For Ukraine’s ambassador to Canada, Yuliya Kovaliv, the candour was tempered with a heartfelt plea – and it trumped all the talk about economic development potential.

In a nutshell: “We need your help … and we need it now.”

Background, colour, and context: as Calgarians, Albertans, Canadians and global visitors kicked off The Greatest Outdoor Show on Earth, a tiny corner of downtown Cowtown hosted a discussion about the Greatest Current Human Tragedy on Earth.

In the Calgary Petroleum Club’s Trophy Lounge, a small gathering of business leaders listened to the ambassador and Ukrainian parliamentarians discuss the daily realities of life in Ukraine. They did so with a candour and directness that was as raw as it was impassioned. And it provided a solemn reminder for a city revelling in its western cultural values that the whole world isn’t a big Stampede party.

Far from it.

This was about war. Its brutality. Its costs measured on so many scales, lives lost the heaviest weights. No calf roping or chuck racing applause. No midway games of chance and corndog competition. No beer garden gaieties and country music ribaldries.

Just a country, as parliamentarian Mykyta Poturaiev noted, fighting for its very existence.

But as he stressed, this is the world’s war, as much as it is Ukraine’s.

No one in the room disagreed.

Indeed, in the Trophy Lounge, there was optimism.

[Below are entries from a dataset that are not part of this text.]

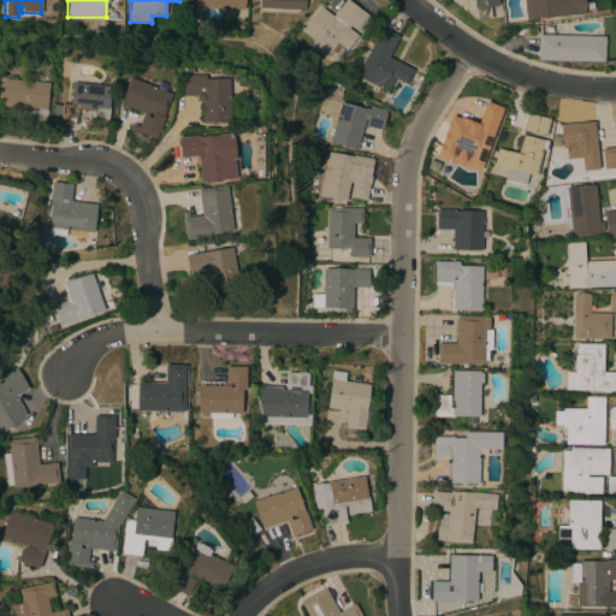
[(196,9),(196,0),(243,0),(243,10),(196,9)]
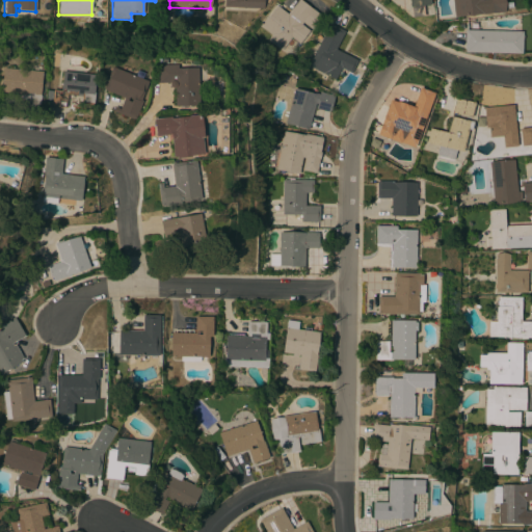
[(223,6),(223,0),(263,0),(263,8),(223,6)]
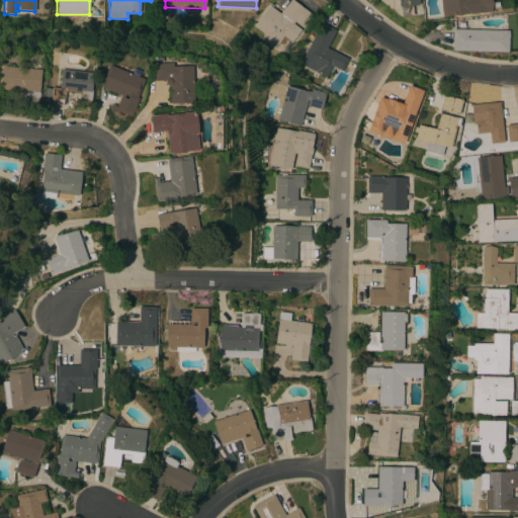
[(260,38),(264,33),(253,25),(269,5),(279,14),(290,0),(292,0),(315,17),(305,29),(294,21),(292,24),(300,30),(291,42),(282,34),(272,48),(260,38)]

As is happening across Canada, people are stepping up. In this case, the Ukrainian Canadian Professional and Business Association of Calgary and the Ukraine-Alberta Chamber of Commerce co-ordinated the gathering, a precursor to a much larger Calgary assemblage this fall.

Much was made – and is to be made – about Canadian-Ukrainian relations that date back nearly 150 years, in particular the impact of immigration on western Canadian settlement.

Ambassador Kovaliv spoke of the opportunities postwar reconstruction will bring, across a diverse spectrum of sectors. Energy. Agriculture. Transportation. Infrastructure. Technology.

But while stressing the abundance of opportunities, she doubly stressed the context of global energy and food security that will underpin Ukraine’s effort to “build … and build better.”

Currently, received wisdom puts that impact number around $411 billion, but many consider that conservative. Others use trillions to define the carnage.

Kovaliv also addressed the dynamics of risk, and detailed steps already taken to deal with Ukraine’s long-standing challenges, real and perceived, with corruption.

The conflict has aged to the point where it falls in and out of the news cycle, but if anything, the need for outside help – “and mutually beneficial partnerships – continues to grow exponentially. That help is critical to victory.

“Since 2014, we’ve been fighting for Ukraine, but we have also been fighting for world order,” noted Kovaliv. “We will win … we will be victorious … and we will get there with your support.”

As often happens in Calgary, there was a “white hat” ceremony which confers official Calgarian status on the recipients.

It’s intended as a symbol of hope … and community.

Four white hats are headed back to a war zone – to the Greatest Current Human Tragedy on Earth.

Bill Whitelaw is the Managing Director of Strategy & Sustainability with Geologic Systems.